(Document extract Opens)

Thermal Expansion Coefficients
Linear thermal expansion (α) for common materials — metals, polymers, ceramics, composites.
Reference
Linear coefficient α — ΔL / L₀ = α · ΔT. Values in 10⁻⁶ / °C (ppm/°C). Approximate at room temperature.
Material table
| Material | α (ppm/°C) |
|---|---|
| Aluminum | 23.1 |
| Brass | 19 |
| Copper | 16.5 |
| Gold | 14.2 |
| Iron (pure) | 11.8 |
| Carbon steel | 11–13 |
| Stainless 304 | 17.3 |
| Stainless 316 | 16 |
| Invar (36% Ni) | 1.2 (very low) |
| Titanium | 8.6 |
| Tungsten | 4.5 |
| Nickel | 13 |
| Lead | 29 |
| Zinc | 30.2 |
| Silicon | 2.6 |
| Glass (soda-lime) | 9 |
| Borosilicate (Pyrex) | 3.3 |
| Quartz (fused) | 0.59 |
| Concrete | 12 |
| Brick | 5–7 |
| Wood (along grain) | 3–5 |
| Nylon | 80–95 |
| ABS | 72–108 |
| Polyethylene (HDPE) | 150 |
| PVC | 50–100 |
| Rubber | 77 |
| FR-4 PCB (in plane) | 14–17 |
| FR-4 PCB (out of plane) | 50–70 |
| Ceramic (alumina) | 7.2 |
Notes
- Volumetric expansion ≈ 3α for isotropic materials.

(Document extract Closes)

#### Actions to take
1) According to the thermal expansion reference, what is the linear coefficient for fused quartz?
2) Please continue the thermal expansion reference after its last note.

(Data under study Opens)

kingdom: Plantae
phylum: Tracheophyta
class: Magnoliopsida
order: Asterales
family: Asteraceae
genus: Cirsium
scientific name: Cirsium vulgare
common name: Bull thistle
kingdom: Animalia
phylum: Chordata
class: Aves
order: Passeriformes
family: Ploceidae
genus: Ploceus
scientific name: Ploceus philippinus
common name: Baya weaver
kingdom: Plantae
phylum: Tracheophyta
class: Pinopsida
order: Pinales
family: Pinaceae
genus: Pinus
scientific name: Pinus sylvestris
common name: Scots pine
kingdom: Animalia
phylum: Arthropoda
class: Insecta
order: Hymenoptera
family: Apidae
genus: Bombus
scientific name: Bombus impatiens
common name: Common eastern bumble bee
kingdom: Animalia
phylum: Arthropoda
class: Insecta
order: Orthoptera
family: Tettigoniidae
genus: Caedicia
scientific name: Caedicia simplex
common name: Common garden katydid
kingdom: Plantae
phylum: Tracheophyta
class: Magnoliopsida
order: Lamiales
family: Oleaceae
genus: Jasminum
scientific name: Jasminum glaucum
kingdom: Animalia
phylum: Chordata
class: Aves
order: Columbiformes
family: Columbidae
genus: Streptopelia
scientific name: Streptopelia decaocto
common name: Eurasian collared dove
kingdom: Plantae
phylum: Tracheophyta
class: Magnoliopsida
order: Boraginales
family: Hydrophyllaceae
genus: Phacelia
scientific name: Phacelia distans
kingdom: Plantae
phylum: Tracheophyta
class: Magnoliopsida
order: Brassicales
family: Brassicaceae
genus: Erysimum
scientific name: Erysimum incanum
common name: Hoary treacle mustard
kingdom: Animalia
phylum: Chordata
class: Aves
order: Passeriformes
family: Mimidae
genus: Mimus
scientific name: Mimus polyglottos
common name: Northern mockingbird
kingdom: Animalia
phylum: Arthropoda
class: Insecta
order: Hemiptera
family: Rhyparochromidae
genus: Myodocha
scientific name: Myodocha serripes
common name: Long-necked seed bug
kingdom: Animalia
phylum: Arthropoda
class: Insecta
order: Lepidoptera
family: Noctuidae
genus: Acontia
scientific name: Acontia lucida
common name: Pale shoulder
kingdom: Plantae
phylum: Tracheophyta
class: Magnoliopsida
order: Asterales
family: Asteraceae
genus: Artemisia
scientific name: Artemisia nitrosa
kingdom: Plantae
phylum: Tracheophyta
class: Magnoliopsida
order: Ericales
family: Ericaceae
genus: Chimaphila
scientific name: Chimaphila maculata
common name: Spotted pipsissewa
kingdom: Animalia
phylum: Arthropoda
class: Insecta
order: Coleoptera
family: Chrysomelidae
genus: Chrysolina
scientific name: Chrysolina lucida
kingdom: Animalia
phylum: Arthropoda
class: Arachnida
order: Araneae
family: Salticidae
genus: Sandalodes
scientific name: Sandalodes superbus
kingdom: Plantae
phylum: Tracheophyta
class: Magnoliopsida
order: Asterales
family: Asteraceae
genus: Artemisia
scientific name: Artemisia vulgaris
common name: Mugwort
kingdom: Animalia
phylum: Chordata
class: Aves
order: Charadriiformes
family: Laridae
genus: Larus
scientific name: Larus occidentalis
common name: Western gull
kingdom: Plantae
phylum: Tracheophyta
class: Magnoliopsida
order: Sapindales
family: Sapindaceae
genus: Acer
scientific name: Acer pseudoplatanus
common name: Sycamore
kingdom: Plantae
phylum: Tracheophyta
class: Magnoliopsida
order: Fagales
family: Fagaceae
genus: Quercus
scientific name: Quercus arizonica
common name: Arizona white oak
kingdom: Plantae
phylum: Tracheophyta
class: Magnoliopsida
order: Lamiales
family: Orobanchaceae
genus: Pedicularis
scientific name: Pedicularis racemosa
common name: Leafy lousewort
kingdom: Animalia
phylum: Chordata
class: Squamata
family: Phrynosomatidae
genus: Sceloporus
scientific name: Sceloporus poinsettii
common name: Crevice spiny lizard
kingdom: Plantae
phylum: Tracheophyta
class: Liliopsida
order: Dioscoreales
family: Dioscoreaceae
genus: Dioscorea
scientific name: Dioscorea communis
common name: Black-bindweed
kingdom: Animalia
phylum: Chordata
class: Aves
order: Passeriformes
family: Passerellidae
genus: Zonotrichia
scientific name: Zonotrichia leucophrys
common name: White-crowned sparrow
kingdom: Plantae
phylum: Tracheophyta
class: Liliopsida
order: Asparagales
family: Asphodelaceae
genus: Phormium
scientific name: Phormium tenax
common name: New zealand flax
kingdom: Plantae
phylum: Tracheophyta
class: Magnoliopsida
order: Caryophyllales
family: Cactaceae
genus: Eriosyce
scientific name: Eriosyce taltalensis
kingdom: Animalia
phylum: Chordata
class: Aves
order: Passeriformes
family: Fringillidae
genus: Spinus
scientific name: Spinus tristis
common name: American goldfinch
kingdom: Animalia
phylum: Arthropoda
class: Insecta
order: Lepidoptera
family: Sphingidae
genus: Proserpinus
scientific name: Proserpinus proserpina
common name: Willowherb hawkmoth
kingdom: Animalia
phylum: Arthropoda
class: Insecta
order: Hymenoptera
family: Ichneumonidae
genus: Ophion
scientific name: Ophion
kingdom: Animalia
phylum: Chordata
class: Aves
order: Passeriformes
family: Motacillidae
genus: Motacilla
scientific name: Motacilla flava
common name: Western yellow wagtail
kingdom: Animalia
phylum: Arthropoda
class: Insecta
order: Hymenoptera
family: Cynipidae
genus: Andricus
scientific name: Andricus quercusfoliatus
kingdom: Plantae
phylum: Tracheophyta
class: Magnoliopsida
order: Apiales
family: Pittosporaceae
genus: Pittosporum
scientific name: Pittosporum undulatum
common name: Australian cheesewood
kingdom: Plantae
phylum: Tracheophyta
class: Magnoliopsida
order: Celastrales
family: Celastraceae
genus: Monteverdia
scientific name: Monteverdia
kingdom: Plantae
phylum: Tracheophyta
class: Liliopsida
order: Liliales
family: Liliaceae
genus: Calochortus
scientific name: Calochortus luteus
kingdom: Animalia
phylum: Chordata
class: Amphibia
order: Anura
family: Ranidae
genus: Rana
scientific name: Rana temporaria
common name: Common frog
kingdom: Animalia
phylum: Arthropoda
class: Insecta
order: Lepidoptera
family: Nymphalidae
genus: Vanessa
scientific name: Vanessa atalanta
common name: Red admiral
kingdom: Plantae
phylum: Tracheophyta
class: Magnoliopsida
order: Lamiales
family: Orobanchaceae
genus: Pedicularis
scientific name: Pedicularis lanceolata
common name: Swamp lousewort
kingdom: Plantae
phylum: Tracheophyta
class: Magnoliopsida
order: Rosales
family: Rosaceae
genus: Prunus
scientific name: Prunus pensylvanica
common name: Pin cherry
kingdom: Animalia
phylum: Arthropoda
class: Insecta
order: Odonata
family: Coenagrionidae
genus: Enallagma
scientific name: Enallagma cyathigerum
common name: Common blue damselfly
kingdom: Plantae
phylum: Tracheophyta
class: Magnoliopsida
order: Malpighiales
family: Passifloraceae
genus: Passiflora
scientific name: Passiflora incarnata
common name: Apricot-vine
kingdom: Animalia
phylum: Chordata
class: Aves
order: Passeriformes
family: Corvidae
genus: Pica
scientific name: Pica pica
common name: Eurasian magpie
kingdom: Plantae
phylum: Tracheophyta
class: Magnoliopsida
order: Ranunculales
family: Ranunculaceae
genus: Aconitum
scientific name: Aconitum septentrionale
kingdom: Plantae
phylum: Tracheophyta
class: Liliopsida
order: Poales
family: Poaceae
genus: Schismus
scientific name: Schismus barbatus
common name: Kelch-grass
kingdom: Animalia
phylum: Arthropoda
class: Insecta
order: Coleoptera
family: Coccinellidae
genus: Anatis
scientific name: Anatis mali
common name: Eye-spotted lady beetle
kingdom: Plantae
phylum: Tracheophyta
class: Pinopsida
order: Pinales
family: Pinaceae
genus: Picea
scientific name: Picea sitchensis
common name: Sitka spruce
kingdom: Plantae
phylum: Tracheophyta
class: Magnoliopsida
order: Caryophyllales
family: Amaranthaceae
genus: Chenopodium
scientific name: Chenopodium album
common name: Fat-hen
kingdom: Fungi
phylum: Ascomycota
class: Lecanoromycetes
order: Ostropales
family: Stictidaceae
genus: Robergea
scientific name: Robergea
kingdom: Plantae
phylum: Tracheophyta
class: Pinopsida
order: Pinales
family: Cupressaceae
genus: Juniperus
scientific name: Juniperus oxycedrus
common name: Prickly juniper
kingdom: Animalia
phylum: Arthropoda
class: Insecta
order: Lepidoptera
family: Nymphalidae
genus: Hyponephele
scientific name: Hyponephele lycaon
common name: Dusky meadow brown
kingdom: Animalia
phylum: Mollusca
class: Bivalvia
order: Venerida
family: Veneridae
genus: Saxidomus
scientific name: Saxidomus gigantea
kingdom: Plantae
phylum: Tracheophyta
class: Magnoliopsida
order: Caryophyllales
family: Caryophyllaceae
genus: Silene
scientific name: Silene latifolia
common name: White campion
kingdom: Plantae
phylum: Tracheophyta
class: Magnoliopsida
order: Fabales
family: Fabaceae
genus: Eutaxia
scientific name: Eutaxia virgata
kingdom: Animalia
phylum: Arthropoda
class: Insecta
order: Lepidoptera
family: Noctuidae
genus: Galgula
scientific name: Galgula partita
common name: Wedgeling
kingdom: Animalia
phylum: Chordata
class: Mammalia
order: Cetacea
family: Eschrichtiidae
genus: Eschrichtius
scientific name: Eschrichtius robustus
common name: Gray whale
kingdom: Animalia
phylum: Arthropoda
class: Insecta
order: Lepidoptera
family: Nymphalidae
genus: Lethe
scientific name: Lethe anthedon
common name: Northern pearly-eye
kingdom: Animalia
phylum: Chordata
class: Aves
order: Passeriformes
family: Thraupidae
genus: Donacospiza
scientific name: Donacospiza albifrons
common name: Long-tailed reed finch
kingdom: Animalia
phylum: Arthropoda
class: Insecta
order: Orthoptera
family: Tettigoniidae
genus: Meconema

(Data under study Closes)

#### Task results
1) 0.59 ppm/°C

2)
- Bimetallic strips exploit differential expansion — brass + Invar gives a large deflection per degree.
- BGA solder joints fail from CTE mismatch between silicon chip (~2.6 ppm/°C) and FR-4 (~17 ppm/°C) — underfill mitigates.